One of the dogs whined as Runt absent-mindedly patted him on a wound.
“Oh, sorry Shank! It looks like that gash is on the mend, at least.” Runt said, inspecting the stitches. “You need a good feed and a rest, hey boy? But you’ll be back to the kennels before sunrise, I suppose.” His mind wandered back to the wolf attack, and the words Tyron yelled into the dark.
“‘Come face me, teacher’, he said. But how does he know the teacher? And why didn’t the teacher mention it? Either way, Tyron’s more involved with this than I ever knew. He’s not just helping with protecting the booze. He’s friendly with the gorgons. Or, at least, pretending to be friendly with them. He’s in there with them right now, drinking grog, I’d guess. And if Tyron knows about the teacher, then he knows about harpies, and he would know how they need the fey-trees.”
Runt’s eyes widened as the implications sank in.
“It’s him, isn’t it? The one responsible for all this bad stuff happening. I bet Tyron’s been telling the gorgons to cut down the fey-trees. He figured out that the harpies are trying to stop the booze so he’s going to stop the harpies once and for all!”

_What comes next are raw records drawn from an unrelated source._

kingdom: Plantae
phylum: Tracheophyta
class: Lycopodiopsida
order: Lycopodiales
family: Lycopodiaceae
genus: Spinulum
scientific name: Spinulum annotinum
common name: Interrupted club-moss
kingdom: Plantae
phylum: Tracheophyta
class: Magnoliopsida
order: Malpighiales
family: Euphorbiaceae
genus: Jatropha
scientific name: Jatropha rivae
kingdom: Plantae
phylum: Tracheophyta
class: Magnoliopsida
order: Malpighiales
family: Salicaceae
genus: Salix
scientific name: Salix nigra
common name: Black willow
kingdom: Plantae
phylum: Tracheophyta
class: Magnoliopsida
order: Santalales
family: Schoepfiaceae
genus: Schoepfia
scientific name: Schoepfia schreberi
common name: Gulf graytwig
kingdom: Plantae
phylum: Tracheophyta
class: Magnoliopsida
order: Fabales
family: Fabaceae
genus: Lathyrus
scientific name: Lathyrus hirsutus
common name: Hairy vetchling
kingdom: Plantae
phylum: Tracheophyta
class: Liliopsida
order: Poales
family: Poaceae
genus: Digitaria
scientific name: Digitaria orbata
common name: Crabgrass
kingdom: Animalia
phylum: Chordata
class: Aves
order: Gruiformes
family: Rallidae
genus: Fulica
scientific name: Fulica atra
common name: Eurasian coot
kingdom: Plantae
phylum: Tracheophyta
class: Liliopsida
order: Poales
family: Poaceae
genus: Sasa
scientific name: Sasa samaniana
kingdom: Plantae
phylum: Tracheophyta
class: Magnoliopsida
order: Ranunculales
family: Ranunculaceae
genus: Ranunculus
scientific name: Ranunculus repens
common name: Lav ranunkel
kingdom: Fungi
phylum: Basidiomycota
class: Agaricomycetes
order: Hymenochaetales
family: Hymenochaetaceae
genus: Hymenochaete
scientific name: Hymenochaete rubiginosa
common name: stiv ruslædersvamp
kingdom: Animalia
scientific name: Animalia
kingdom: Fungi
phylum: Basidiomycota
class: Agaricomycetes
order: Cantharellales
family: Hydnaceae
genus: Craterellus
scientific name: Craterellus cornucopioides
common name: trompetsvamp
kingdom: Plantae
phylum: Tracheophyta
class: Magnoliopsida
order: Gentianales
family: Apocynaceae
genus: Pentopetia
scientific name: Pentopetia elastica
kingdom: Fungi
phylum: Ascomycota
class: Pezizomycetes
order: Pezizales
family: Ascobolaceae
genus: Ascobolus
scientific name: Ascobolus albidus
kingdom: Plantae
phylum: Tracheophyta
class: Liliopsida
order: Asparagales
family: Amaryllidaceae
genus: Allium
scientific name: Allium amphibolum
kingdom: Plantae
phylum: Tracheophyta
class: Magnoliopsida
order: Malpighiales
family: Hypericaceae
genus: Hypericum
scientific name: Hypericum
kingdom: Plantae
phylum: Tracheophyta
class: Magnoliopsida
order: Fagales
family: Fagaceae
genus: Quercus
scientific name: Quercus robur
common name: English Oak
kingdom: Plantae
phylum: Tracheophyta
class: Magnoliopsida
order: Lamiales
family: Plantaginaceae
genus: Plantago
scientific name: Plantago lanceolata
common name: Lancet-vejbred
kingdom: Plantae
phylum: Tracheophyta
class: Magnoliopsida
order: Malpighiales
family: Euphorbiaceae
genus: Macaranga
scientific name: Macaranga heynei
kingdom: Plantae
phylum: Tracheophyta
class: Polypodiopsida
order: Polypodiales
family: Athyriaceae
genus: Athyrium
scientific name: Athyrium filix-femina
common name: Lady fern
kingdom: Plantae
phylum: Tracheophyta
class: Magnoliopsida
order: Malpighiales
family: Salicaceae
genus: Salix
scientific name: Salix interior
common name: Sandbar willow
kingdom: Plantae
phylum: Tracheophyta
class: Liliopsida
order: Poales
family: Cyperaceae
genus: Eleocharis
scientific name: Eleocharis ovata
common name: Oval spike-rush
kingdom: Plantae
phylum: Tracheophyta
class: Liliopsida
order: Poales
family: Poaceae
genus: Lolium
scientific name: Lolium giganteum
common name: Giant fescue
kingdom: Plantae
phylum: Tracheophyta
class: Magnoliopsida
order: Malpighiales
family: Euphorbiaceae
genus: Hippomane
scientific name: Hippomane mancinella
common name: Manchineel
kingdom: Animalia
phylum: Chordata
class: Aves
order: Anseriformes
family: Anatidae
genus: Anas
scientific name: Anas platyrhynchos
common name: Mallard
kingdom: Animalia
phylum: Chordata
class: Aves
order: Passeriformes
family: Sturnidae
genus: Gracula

A wave of sickness and fear washed over him as he crouched there, still absently patting a dog, considering whether Tyron was capable of such a thing. Of wiping out an entire species just for booze and gold. Runt thought back to all the casual acts of cruelty he’d seen. Tyron killed without thought. He’d cheered each time one of his rocks hit those laughing kingfishers as they exploded in a cloud of feathers. Was this any different?
Runt crept back and hid behind the rubble pile. A weight of doom pressed down on his shoulders. Tyron would be out again soon enough. It was Friday. He would leave the cave with a backpack full of booze, grab the dogs, and be back at the kennels by sunrise.
“Or maybe he won’t.” Runt thought, coldly, gripping his spear. He shivered at the thought sprouting in the depths of his mind. Tyron would be blind to him in the dark. He could easily sneak behind the giant bear of a man, slash the spear across his ankle and bring him down. After that, it would be like the ants tearing apart a grasshopper. One piece at a time. Would the gorgons hear his old master scream and come to his aid? Maybe. But Runt would be invisible, all the same. Even if Tyron escaped, he would know. He would know death was coming for him.
Runt lay there, in the dark, behind the rubble pile, as his vision of Tyron’s murder grew like a strangler vine blotting out every other thought. The dark dream continued on loop with every variation of the man’s possible death being tested. Runt saw himself leaping off the cart and slashing for his throat as Tyron untied the dogs. He saw himself tripping the man, then running the spear across his back as he lay on his hands and knees. He imagined getting to Tyron’s eyes with the spear, blinding him, before tearing his body apart one slash at a time. He imagined the things he would say as his former master lay there in agony. He would make him understand how the pain was justice. That it was only a fraction of the justice he deserved.
These dreams of death played and replayed as the night wore on. “Any minute, now,” Runt thought, gripping the spear so tightly that his palms ached, “he’ll come out again, and I will end this madness.” But the stone door remained closed and, slowly but surely, the efforts of the day took their toll, and Runt fell asleep.